Kanuni temsilcilerin sorumluluğu - 10 Kasım 2015

Vergi hukukunda kanuni temsilcilerin sorumluluğuna ilişkin Vergi Usul Kanunu (VUK) 10 maddede ve 6183 sayılı Amme Alacaklarının Tahsil Usulü Hakkında Kanunun mükerrer 35’inci maddesinde düzenlemeler bulunmaktadır.

VUK 10 maddedeki sorumluluk

VUK 10 maddesinde düzenlenen sorumluluk daha ziyade kusura dayanan bir sorumluluktur. Zira Maddenin ikinci fıkrasında “Yukarıda yazılı olanların bu ödevleri yerine getirmemeleri yüzünden mükelleflerin veya vergi sorumlularının varlığından tamamen veya kısmen alınamayan vergi ve buna bağlı alacaklar, kanunî ödevleri yerine getirmeyenlerin varlıklarından alınır. Bu hüküm Türkiye'de bulunmayan mükelleflerin Türkiye'deki temsilcileri hakkında da uygulanır.” denilmiştir.

Aynı maddenin üçüncü fıkrasında ise kanuni temsilcilerin ödedikleri vergi asılları için asıl mükellefe rücu edebilecekleri belirtilerek, ödenen ceza faiz veya zamlar için böyle bir rücu hakkının bulunmadığı zımnen belirtilmiştir.
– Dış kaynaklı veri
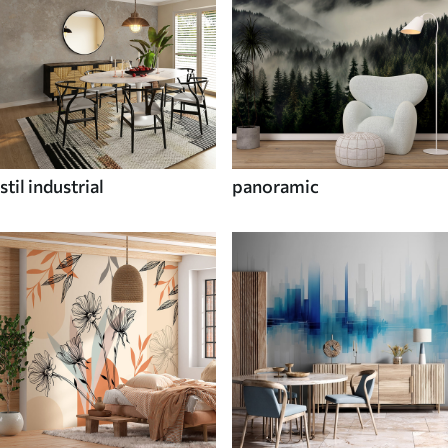
stil industrial
panoramic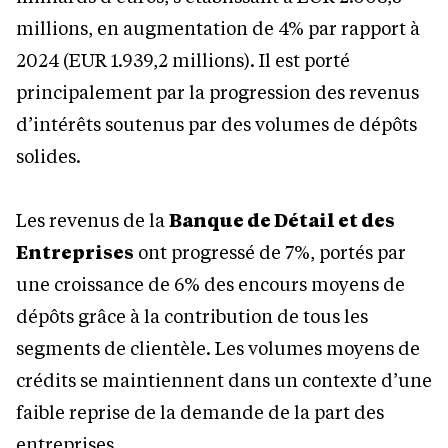
millions, en augmentation de 4% par rapport à
2024 (EUR 1.939,2 millions). Il est porté
principalement par la progression des revenus
d’intérêts soutenus par des volumes de dépôts
solides.
Les revenus de la
Banque de Détail et des
Entreprises
ont progressé de 7%, portés par
une croissance de 6% des encours moyens de
dépôts grâce à la contribution de tous les
segments de clientèle. Les volumes moyens de
crédits se maintiennent dans un contexte d’une
faible reprise de la demande de la part des
entreprises.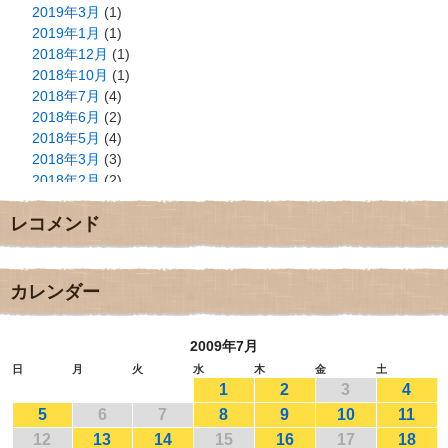
2019年3月
(1)
2019年1月
(1)
2018年12月
(1)
2018年10月
(1)
2018年7月
(4)
2018年6月
(2)
2018年5月
(4)
2018年3月
(3)
2018年2月
(2)
2018年1月
(2)
レコメンド
2017年12月
(3)
2017年11月
(3)
2017年10月
(1)
2017年9月
(4)
カレンダー
2017年8月
(3)
2017年7月
(1)
2009年7月
2017年6月
(1)
2017年5月
(2)
日
月
火
水
木
金
土
1
2
3
4
2017年4月
(2)
2017年3月
(1)
5
6
7
8
9
10
11
2017年2月
(1)
12
13
14
15
16
17
18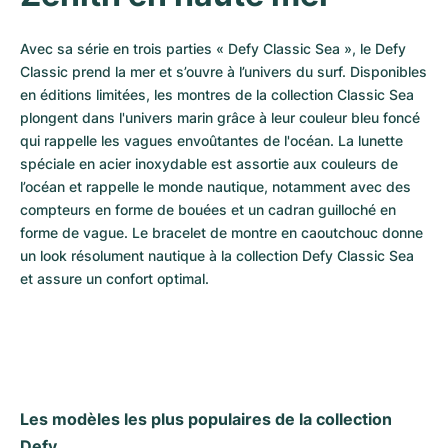
Avec sa série en trois parties « Defy Classic Sea », le Defy 
Classic prend la mer et s’ouvre à l’univers du surf. Disponibles 
en éditions limitées, les montres de la collection Classic Sea 
plongent dans l'univers marin grâce à leur couleur bleu foncé 
qui rappelle les vagues envoûtantes de l'océan. La lunette 
spéciale en acier inoxydable est assortie aux couleurs de 
l’océan et rappelle le monde nautique, notamment avec des 
compteurs en forme de bouées et un cadran guilloché en 
forme de vague. Le bracelet de montre en caoutchouc donne 
un look résolument nautique à la collection Defy Classic Sea 
et assure un confort optimal.
Les modèles les plus populaires de la collection 
Defy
6183 sayılı Kanundaki sorumluluk

6183 sayılı Kanunun Mükerrer 35. Maddesinin son iki fıkrası VUK 10 maddeden önemli ölçüde sapma gösteriyordu. Bu hükümler amme alacağının doğduğu ve ödenmesi gerektiği tarihlerdeki kanuni temsilcilerin farklı olmaları halinde bunların amme alacağının ödenmesinden müteselsilen sorumlu tutulmalarını öngörüyordu. Son fıkrada ise VUK 10 maddede yer alan hükümlerin bu sorumluluğu ortadan kaldırmayacağını belirtiyordu.
Bu hükümler Danıştay 4. Dairesinin başvurusu üzerine 3 Nisan 2015 tarihli Resmi Gazetede yayınlanan Anayasa Mahkemesinin 19/3/2015 tarihli ve E: 2014/144, K: 2015/29 sayılı Kararı ile iptal edildi.

Bu karardan sonra, artık amme alacağının doğduğu dönem ile ödenmesi gereken dönemlerdeki kanuni temsilcilerin farklı olmaları halinde sadece amme alacağının ödenmesi gereken dönemdeki kanuni temsilciler sorumlu olacaktır.

Konuyu bir örnekle açıklayacak olursak; örneğin bir anonim şirketin kanuni temsilcisi olan tek kişinin kanuni temsilciliği 2 Ocak 2015 tarihinde sona ermiş olsun. Bu şirketin Aralık 2014 dönemine ilişkin KDV beyannamesi yeni kanuni temsilci döneminde verilmesi ve verginin de yine bu temsilci döneminde ödenmesi gerekeceğinden bu beyannamenin verilmemesinden veya vergisinin ödenmemesinden artık yeni kanuni temsilci sorumlu olacaktır. Ancak şirketin Kasım 2014 dönemine ilişkin KDV beyanı ve ödemesi eski kanuni temsilcinin döneminde olduğundan bu döneme ilişkin yükümlülükler için eski kanuni temsilciye de gidilebilecektir.

Dolayısıyla Anayasa Mahkemesi kararından sonra artık eski kanuni temsilcilerin sorumluluğu ancak kusurlarına dayalı olarak aranabilecektir.

Burada bir hususu belirtmekte yarar var, yukarıdaki örnekte önceki kanuni temsilcinin örneğin naylon fatura düzenlemek gibi birtakım yasal olmayan işlemleri yapmaya başladıktan sonra bu temsilcilik görevini muvazaalı bir şekilde herhangi bir malvarlığı olmayan birine devretmek suretiyle kamuyu zarara sokma hedefi olduğu saptanırsa burada kanuni temsilciliği devrettim diye sorumluluktan kaçması söz konusu olamaz.

Esasen iptal edilen maddeler de bir anlamda bu durumu önleme amacına matuf idiyseler de, önemli olan öncelikle iyi niyetli davranma kuralı olması gerektiğinden bu hükümlerin geneli olumsuz etkileyen yanı daha görünür şekildeydi. Zaten Anayasa Mahkemesi Kararında da herhangi bir etkisi veya yasal yetkisi olmadığı bir işlem nedeniyle sorumlu tutulmamak gerektiğini öne çıkarmıştır. Kusura dayalı sorumlulukta ise zaten VUK 10. Madde hükmü yeterli olması gerekir.